Fe/S co-doped g-C3N4 photocatalytic degradation of NO

Abstract

Photocatalytic technology has received extensive attention from researchers because of its low cost，recyclability，and environmental friendliness. However，the photocatalytic performance of pure photocatalytic materials has certain defects，such as high electron-hole pair recombination rate and a small light response range. Therefore，these materials are often modified for practical applications. To improve the degradation performance of graphite phase carbon nitride （g-C3N4） for NO under visible light conditions，Fe/S co-doped modified g-C3N4 product Fe/SCN is prepared by thermal polymerization using melamine，thiourea，and iron nitrate as raw materials.
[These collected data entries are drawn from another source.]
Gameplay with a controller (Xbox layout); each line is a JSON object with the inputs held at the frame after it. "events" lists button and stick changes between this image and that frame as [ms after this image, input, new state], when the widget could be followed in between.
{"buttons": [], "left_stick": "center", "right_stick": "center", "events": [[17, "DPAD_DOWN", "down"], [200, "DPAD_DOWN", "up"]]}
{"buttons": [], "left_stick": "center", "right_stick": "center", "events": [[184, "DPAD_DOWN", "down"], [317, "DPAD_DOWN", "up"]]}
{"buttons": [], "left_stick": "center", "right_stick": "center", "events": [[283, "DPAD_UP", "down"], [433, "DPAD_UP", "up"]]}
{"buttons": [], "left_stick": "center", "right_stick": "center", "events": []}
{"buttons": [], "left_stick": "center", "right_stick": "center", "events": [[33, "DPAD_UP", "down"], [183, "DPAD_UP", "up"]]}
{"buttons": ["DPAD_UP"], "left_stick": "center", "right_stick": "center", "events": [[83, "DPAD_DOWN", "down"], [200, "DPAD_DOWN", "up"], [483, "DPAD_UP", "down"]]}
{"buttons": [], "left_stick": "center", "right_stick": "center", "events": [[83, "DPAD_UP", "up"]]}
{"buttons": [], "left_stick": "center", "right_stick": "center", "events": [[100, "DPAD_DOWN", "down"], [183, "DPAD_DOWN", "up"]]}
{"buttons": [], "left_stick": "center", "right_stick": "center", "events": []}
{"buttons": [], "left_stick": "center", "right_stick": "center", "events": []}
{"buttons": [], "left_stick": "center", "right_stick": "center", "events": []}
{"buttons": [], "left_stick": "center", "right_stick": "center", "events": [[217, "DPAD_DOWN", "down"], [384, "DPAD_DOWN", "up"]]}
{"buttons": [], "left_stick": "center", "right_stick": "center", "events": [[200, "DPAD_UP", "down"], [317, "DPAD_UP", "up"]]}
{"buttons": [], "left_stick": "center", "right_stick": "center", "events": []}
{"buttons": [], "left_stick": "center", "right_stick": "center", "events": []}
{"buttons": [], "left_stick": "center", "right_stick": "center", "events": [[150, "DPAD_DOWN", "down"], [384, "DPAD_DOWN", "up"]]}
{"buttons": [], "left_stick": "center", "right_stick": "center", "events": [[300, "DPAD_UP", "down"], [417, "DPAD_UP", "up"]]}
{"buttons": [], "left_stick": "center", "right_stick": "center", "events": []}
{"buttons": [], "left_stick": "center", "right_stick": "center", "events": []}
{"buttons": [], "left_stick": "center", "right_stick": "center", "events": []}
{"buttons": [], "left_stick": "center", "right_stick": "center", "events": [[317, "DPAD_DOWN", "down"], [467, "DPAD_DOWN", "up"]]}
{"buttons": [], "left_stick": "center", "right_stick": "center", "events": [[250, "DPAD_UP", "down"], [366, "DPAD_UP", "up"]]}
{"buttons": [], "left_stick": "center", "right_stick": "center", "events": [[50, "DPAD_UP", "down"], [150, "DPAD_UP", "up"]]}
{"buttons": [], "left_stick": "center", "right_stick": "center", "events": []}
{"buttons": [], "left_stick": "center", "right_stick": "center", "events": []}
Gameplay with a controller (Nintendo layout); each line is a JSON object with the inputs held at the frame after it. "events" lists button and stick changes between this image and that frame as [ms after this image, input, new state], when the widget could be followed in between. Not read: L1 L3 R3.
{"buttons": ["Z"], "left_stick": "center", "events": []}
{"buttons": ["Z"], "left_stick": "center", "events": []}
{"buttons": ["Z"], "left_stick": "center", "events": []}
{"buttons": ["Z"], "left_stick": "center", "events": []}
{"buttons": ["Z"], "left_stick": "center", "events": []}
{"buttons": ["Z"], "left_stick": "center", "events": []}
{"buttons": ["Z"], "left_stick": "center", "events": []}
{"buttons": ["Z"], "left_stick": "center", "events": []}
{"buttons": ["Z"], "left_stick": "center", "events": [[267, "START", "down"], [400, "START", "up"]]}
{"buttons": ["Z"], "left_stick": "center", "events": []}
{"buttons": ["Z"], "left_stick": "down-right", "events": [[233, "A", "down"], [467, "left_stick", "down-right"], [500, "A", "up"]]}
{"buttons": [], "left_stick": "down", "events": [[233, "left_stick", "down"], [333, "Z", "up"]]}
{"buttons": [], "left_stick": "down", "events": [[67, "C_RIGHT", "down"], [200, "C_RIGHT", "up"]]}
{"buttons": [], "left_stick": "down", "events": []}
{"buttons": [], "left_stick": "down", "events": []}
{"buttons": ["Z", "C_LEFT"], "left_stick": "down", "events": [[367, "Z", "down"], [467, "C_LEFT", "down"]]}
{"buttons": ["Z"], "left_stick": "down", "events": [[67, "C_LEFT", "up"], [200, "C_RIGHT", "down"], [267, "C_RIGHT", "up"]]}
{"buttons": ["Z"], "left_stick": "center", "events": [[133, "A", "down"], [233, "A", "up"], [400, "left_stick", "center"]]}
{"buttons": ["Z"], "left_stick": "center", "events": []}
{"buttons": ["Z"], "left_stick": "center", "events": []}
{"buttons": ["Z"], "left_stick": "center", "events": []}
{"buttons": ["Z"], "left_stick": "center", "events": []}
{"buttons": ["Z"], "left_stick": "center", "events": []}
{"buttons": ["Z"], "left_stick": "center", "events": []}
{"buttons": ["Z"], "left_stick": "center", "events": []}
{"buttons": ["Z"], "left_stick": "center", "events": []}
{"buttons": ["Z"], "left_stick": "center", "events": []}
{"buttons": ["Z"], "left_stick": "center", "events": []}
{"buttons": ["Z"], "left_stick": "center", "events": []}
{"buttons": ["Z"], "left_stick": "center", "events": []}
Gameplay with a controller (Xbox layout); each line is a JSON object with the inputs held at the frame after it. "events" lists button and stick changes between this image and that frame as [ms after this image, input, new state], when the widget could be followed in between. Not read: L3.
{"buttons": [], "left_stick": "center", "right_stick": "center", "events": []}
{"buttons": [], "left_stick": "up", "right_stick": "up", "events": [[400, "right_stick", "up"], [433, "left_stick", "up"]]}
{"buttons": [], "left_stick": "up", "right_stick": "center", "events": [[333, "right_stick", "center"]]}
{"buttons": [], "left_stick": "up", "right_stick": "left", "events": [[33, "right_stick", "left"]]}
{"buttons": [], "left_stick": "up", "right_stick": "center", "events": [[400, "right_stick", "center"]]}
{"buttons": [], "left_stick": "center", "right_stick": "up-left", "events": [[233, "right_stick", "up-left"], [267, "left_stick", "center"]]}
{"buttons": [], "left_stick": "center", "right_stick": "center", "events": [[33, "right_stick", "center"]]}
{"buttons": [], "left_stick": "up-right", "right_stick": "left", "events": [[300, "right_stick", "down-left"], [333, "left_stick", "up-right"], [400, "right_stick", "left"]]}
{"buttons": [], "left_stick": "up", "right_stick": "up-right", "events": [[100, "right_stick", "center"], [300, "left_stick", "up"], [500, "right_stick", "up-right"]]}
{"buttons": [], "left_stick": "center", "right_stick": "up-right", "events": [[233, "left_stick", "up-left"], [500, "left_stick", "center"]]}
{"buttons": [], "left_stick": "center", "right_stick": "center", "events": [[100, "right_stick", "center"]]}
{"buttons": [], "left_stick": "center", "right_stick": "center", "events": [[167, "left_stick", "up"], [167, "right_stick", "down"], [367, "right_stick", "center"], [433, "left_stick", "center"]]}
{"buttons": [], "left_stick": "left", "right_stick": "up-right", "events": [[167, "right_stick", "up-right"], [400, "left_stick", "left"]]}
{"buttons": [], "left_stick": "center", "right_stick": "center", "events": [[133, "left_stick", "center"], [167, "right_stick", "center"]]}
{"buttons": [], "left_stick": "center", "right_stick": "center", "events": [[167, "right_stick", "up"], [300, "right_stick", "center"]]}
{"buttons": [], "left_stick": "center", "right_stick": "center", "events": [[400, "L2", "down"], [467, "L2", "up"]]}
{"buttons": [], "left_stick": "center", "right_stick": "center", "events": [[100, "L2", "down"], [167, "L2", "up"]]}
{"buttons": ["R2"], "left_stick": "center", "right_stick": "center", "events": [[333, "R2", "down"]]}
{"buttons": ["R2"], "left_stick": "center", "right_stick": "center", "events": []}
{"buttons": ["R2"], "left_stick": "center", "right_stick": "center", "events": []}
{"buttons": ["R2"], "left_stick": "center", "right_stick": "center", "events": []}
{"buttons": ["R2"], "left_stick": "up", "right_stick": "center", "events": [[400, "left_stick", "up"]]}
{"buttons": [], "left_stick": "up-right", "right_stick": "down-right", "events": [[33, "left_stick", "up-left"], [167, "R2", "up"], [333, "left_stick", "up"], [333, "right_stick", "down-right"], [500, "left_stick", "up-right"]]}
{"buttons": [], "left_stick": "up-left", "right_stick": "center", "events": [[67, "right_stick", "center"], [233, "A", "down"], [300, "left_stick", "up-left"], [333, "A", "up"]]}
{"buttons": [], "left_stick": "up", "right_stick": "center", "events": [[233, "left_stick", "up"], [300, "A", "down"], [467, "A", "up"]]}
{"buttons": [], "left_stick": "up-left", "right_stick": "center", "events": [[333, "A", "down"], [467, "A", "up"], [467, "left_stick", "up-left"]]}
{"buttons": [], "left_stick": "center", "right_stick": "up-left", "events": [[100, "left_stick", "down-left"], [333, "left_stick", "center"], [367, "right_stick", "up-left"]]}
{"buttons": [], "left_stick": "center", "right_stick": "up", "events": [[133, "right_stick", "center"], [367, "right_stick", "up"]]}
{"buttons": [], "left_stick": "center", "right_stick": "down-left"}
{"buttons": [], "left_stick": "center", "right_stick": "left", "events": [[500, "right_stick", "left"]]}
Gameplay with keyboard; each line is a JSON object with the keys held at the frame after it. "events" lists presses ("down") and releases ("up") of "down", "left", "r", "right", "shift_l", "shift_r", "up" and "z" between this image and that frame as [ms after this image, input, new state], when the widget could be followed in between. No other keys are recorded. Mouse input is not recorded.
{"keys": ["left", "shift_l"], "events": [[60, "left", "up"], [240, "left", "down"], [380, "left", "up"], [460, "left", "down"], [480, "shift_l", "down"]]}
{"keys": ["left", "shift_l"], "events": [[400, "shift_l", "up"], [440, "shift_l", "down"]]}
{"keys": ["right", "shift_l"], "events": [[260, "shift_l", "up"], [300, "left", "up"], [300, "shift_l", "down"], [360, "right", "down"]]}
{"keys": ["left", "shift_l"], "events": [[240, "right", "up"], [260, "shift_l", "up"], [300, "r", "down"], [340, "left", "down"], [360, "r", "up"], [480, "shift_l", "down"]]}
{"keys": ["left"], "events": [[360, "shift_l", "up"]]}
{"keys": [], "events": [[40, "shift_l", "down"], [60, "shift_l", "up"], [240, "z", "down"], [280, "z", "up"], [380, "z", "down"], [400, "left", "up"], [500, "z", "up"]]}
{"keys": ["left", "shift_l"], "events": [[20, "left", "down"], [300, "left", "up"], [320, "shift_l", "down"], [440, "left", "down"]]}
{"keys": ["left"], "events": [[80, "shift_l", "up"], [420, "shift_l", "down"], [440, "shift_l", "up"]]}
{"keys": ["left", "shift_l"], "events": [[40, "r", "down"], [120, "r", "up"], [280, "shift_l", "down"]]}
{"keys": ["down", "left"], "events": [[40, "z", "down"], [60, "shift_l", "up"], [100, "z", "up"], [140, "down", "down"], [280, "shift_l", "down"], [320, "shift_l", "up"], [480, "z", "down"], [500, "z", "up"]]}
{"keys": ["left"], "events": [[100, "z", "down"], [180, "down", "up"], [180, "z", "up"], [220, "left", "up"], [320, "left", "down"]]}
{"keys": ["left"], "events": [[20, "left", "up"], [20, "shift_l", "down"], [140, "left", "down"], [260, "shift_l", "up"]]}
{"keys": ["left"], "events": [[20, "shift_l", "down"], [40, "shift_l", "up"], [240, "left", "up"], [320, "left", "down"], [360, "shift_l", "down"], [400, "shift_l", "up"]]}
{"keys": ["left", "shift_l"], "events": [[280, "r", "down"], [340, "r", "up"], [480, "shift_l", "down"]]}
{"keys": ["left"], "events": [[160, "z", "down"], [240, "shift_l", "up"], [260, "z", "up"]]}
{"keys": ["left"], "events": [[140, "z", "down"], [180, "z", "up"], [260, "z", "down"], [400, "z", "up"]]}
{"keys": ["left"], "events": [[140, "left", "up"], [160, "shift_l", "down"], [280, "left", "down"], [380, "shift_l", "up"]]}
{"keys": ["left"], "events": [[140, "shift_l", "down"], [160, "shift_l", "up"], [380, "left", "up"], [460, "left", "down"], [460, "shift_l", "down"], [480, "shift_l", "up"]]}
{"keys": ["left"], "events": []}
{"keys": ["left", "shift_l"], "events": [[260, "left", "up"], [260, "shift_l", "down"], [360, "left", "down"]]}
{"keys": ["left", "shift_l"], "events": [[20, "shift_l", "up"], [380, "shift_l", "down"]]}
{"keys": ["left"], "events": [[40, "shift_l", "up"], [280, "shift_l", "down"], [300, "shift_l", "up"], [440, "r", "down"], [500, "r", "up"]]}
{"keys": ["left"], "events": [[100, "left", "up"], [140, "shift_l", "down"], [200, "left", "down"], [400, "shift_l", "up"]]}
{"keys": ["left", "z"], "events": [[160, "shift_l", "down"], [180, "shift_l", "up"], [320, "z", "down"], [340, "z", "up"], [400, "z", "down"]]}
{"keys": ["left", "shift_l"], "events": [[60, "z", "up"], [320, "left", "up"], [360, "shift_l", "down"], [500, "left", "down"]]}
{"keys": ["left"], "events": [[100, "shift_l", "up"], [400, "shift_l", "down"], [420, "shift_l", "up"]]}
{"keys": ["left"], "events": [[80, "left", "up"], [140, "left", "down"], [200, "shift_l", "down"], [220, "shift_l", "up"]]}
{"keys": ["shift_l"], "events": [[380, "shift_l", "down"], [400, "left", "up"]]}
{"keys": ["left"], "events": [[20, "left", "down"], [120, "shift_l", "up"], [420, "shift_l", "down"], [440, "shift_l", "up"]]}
It is found that Fe/S co-doping would destroy the triazine ring structure of g-C3N4，resulting in the disappearance of N—H bond stretching in g-C3N4，and Fe and S elements mainly existed in the form of Fe—N and Fe—S covalent bonds. At the same time，Fe/S co-doping can increase the specific surface area of g-C3N4，improve the separation efficiency of photogenerated carriers，reduce the recombination rate of electron-hole pairs，increase the transient current density，and reduce the electrical impedance，thereby improving the photocatalytic degradation performance. The experimental results of photocatalytic degradation of NO show that the degradation rate of NO by Fe/SCN-4 can reach 40.26% under visible light conditions for 2 h，and the degradation rate is 37.17% after 5 cycles，proving Fe/SCN-4 has good degradation performance and cycle stability.